BRANO:
_ _ _ _

I bimbi crescono , le mamme imbiancano…e il guardaroba dei pargoli deve essere continuamente rinnovato.  Che fare con gli abiti acquistati adesso e che tra qualche mese non potranno più indossare? Esiste lo swapping, letteralmente scambio,  baratto. La pratica, partita dalla Grande Mela, è in gran voga in Italia già da un paio d’anni e associazioni come Armadio verde consentono di non abbandonare tutine e magliette a far la muffa nei cassetti.  

L’idea nasce nel 2011  da  Eleonora Dellera  e David Erba, due genitori che, di fronte all’accumulo di vestiti praticamente nuovi,  hanno pensato di ovviare a questo spreco. Chi non può permettersi abiti di marca spesso tende a rinunciare alla qualità e acquista capi di brand più economici. L’associazione green ha trovato una soluzione: un club di mamme che   fa compravendita in modo originale e economico. Come?  Lo shopping si fa direttamente da casa, così si inquina meno e  si ricicla di più. E soprattutto non si spende nulla.

Quali sono i criteri dello swapping? I genitori si iscrivono al sito ufficiale e spediscono roba che i figli non utilizzano più. Una volta ricevuti i vestiti , Armadio verde analizza la qualità dei capi. La merce ha valore  in stelline, non in denaro, e più se ne accumulano più potrai barattare! Si paga solo l’iscrizione  on line , cinque euro per utente.

_ _ _ _

Dati per la comprensione dei grafici:
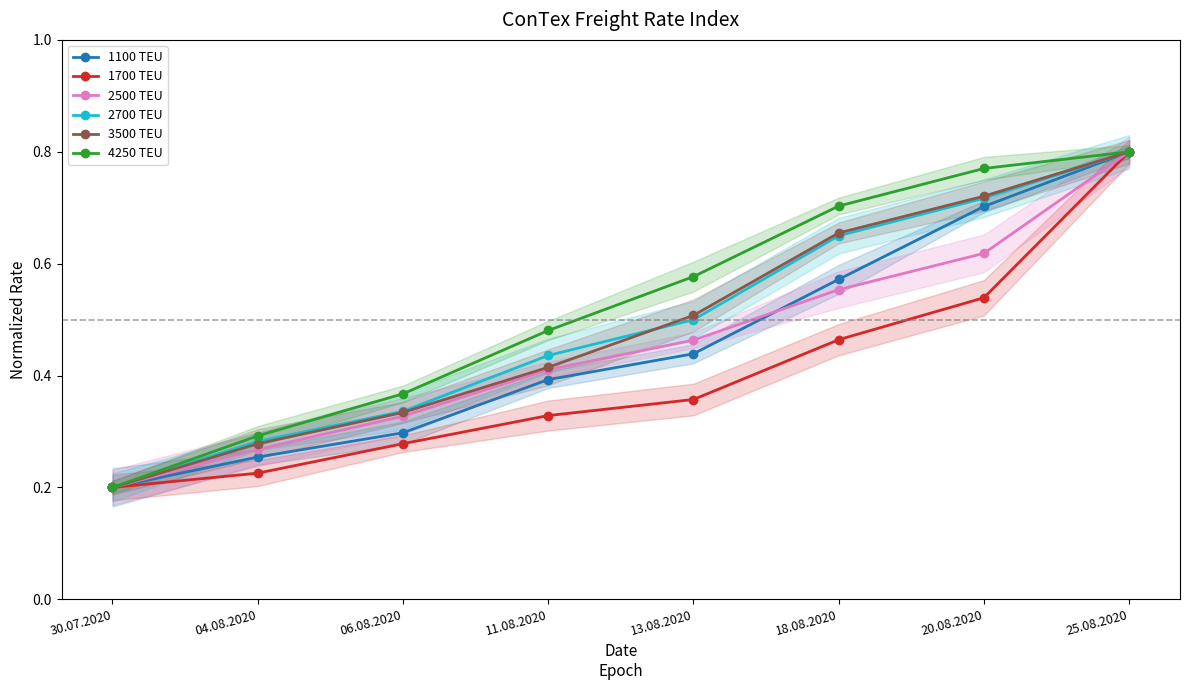

At which label is 1100 closest to 0?

30.07.2020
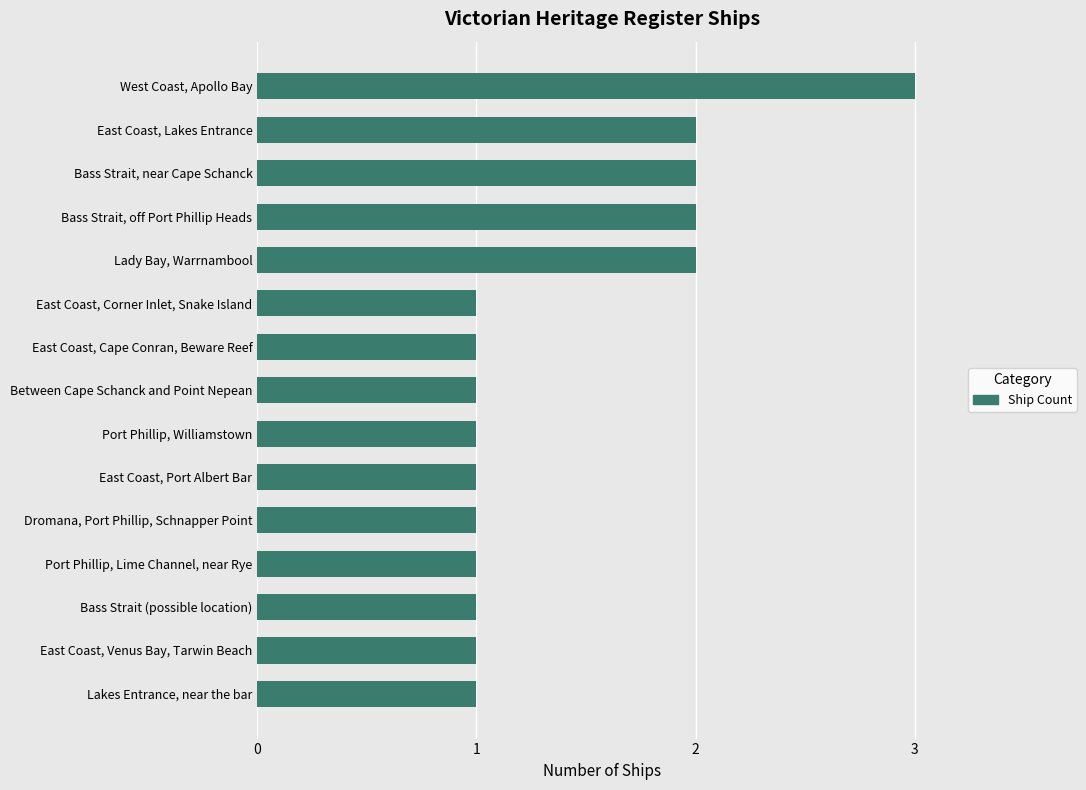

How many bars are there in total?

15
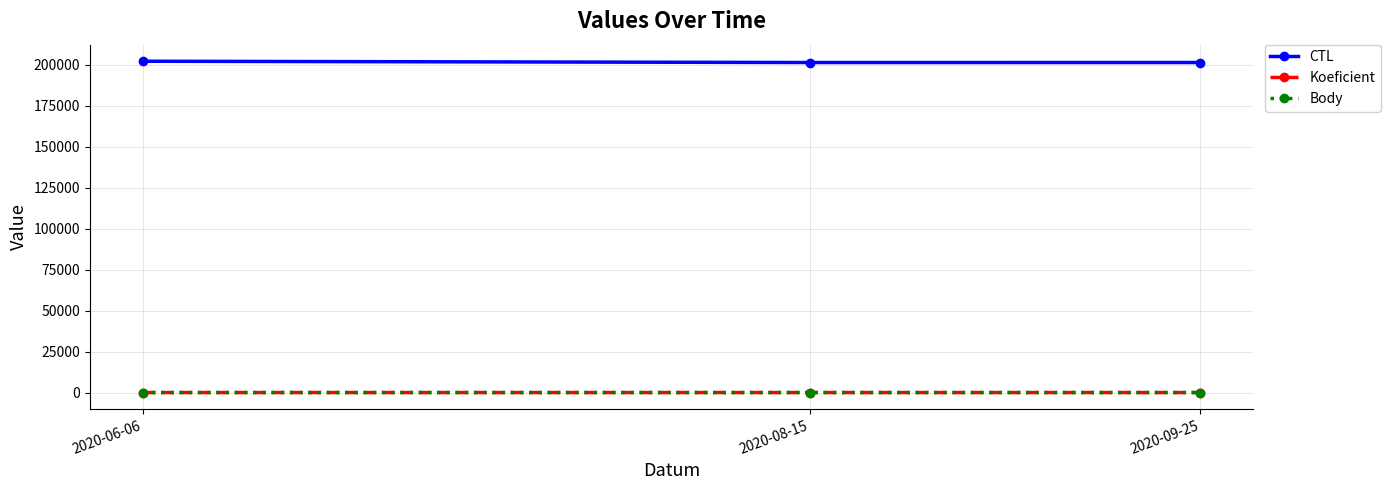

How many distinct data groups are displayed?

3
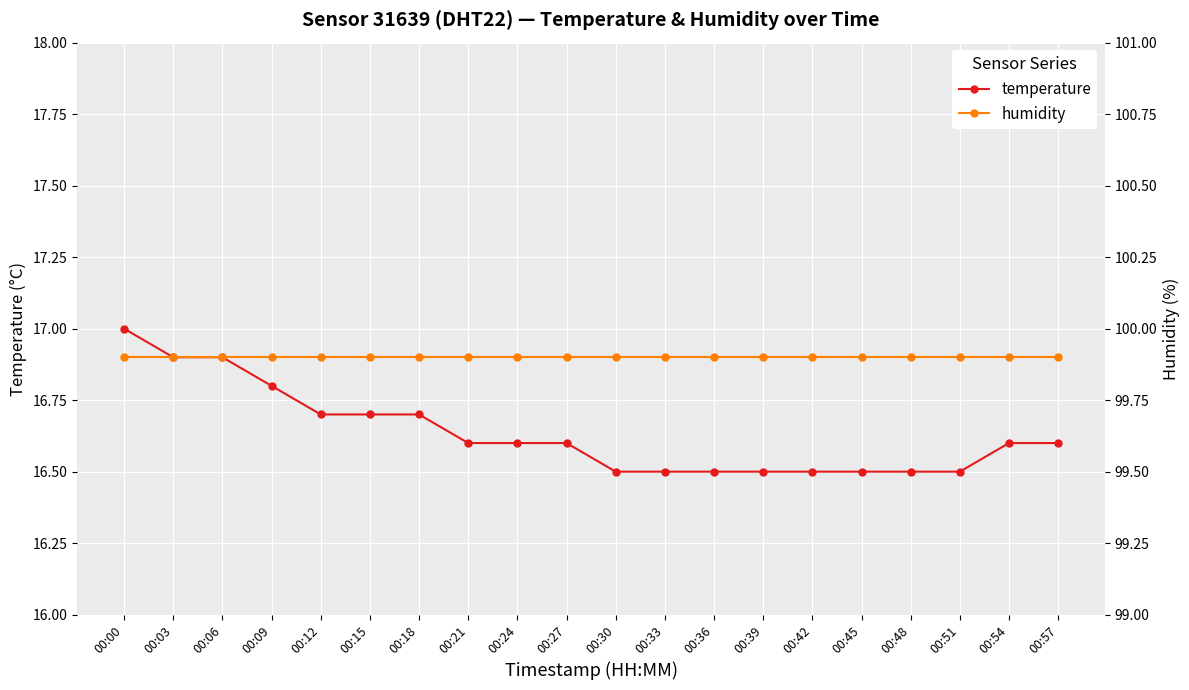

What value does the humidity series have at 00:54?

99.9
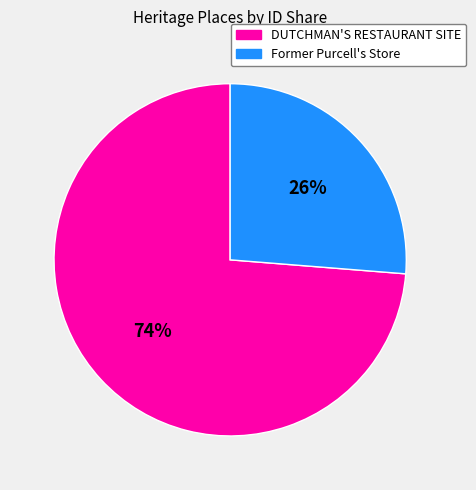

To the nearest percent, what is the average slice percentage?

50%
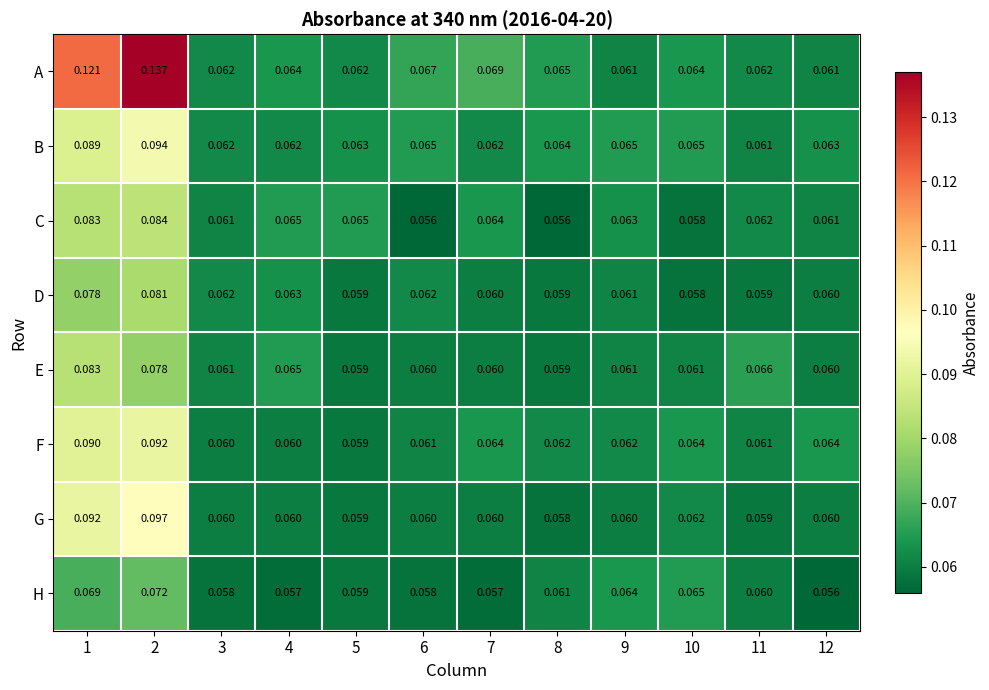

List the series in order of their peak value, lowest first.

H, D, E, C, F, B, G, A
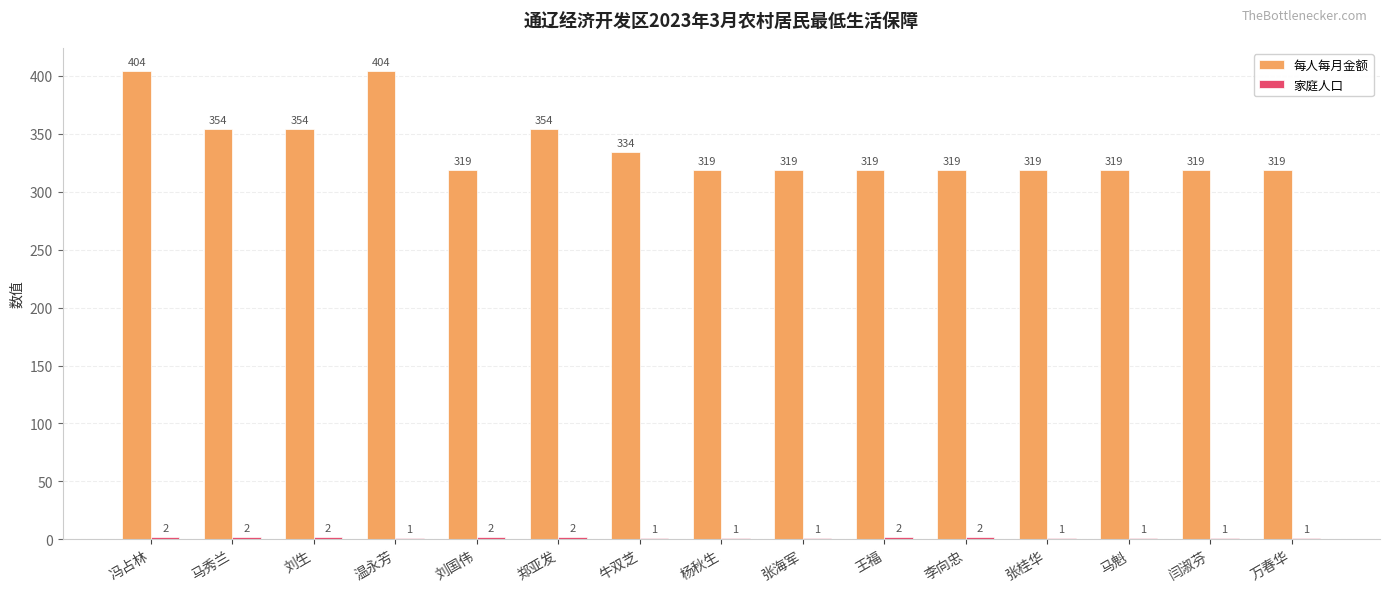

Read the 每人每月金额 value at 刘生.

354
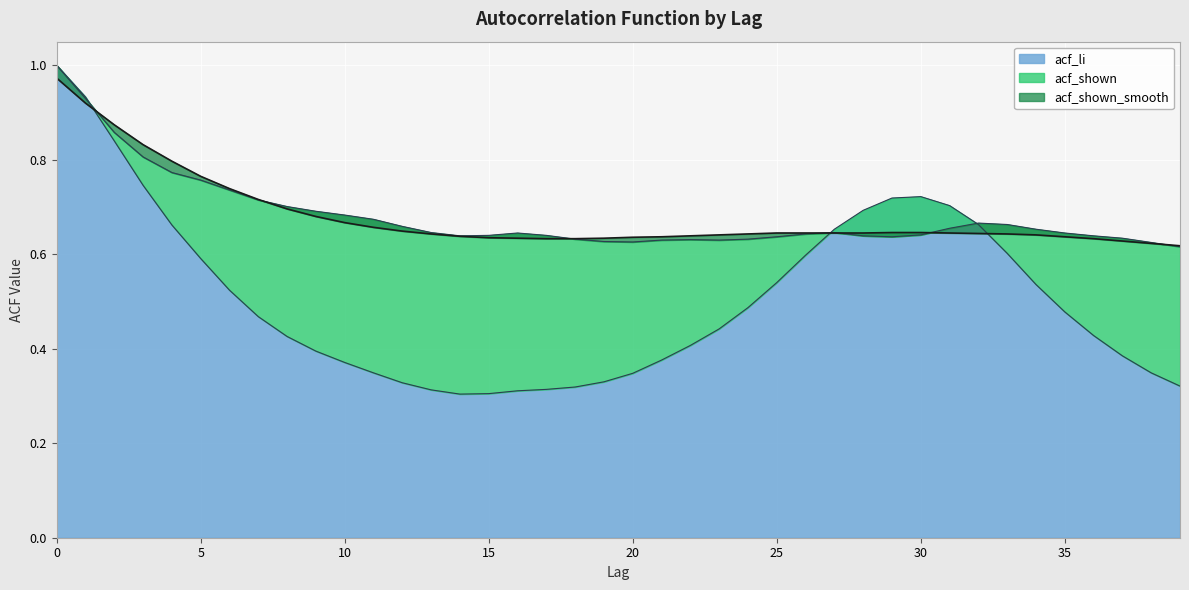

What is the maximum value for acf_shown?

1.0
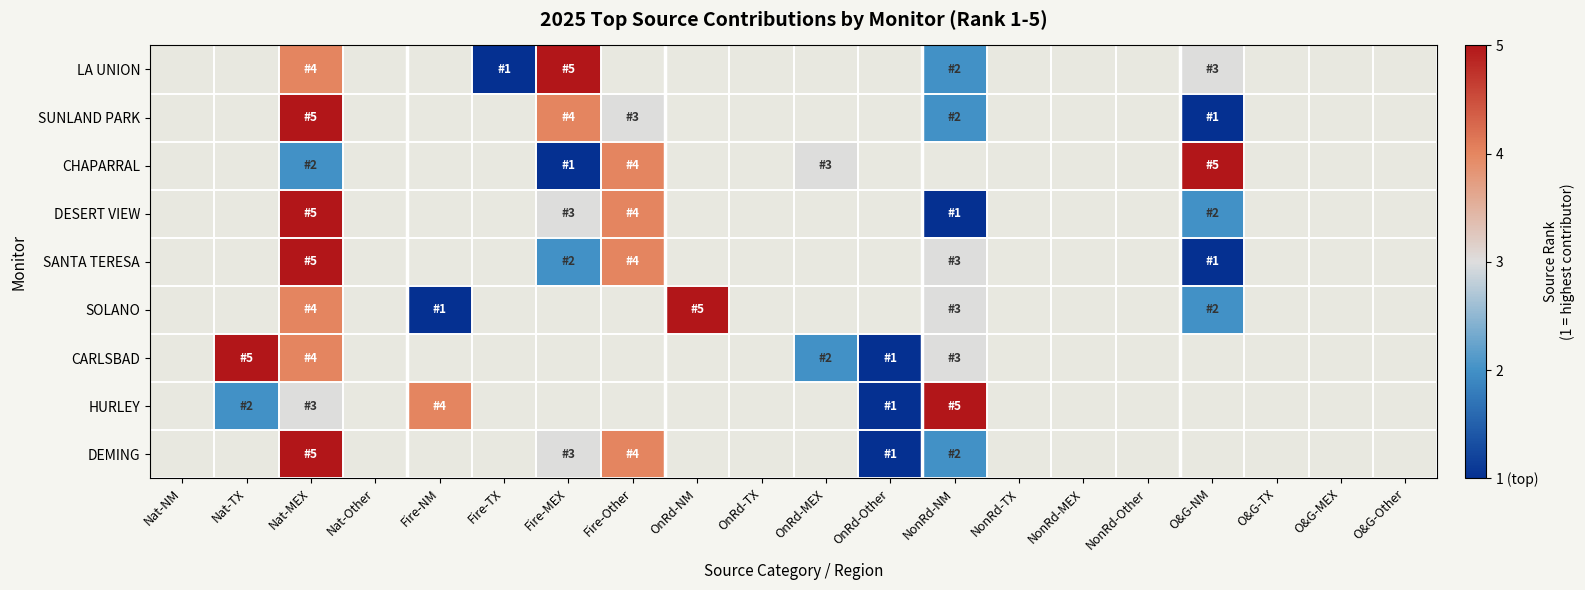

Is the value of CARLSBAD at O&G-MEX greater than the value of SUNLAND PARK at OnRd-NM?

No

_ _ _ _

CONSEGNA 1:
Per ciascuna affermazione indica se concorda con il brano sullo swapping, rispondendo sì o no e citando le parole decisive del brano: (a) l'idea di Armadio verde è nata nel 2011; (b) i vestiti ricevuti vengono valutati in denaro; (c) l'iscrizione online costa dieci euro per utente.
CONSEGNA 2:
Fornisci il seguito del brano sullo swapping di vestiti per bambini, partendo da dove si ferma.
L'elenco non ha nulla a che vedere con il brano.

RISULTATO 1:
(a) Sì: "L’idea nasce nel 2011".
(b) No: "La merce ha valore  in stelline, non in denaro".
(c) No: "cinque euro per utente".

RISULTATO 2:
 Attualmente l’associazione  può contare su  ben oltre 2000 vestiti  al mese, tra il 2014 e il 2015 si sono attivati 25.000 scambi e l’azienda include oggi circa 1500 mamme swapper, tra i venticinque e i quarantacinque anni. Photo libro Ansa 2014 la considera una delle miglior start up nel campo, infatti sta per essere   capitalizzata da Starter, importante acceleratore d’impresa. C’è in ballo anche un progetto di internazionalizzazione, che permette di consegnare e ritirare buste di vestitini anche a mamme residenti all’estero. L’iniziativa è in fase di test e si continuano a raccogliere dati  per capire meglio le preferenze delle clienti e creare network a misura europea.

I vestiti che, per qualche difetto, non superano il controllo qualità vengono donati. Armadio verde sostiene infatti  AuBi, organizzazione non governativa attiva in tutto il mondo, che  combatte l’abbandono minorile con adozione, affido e sostegno a distanza.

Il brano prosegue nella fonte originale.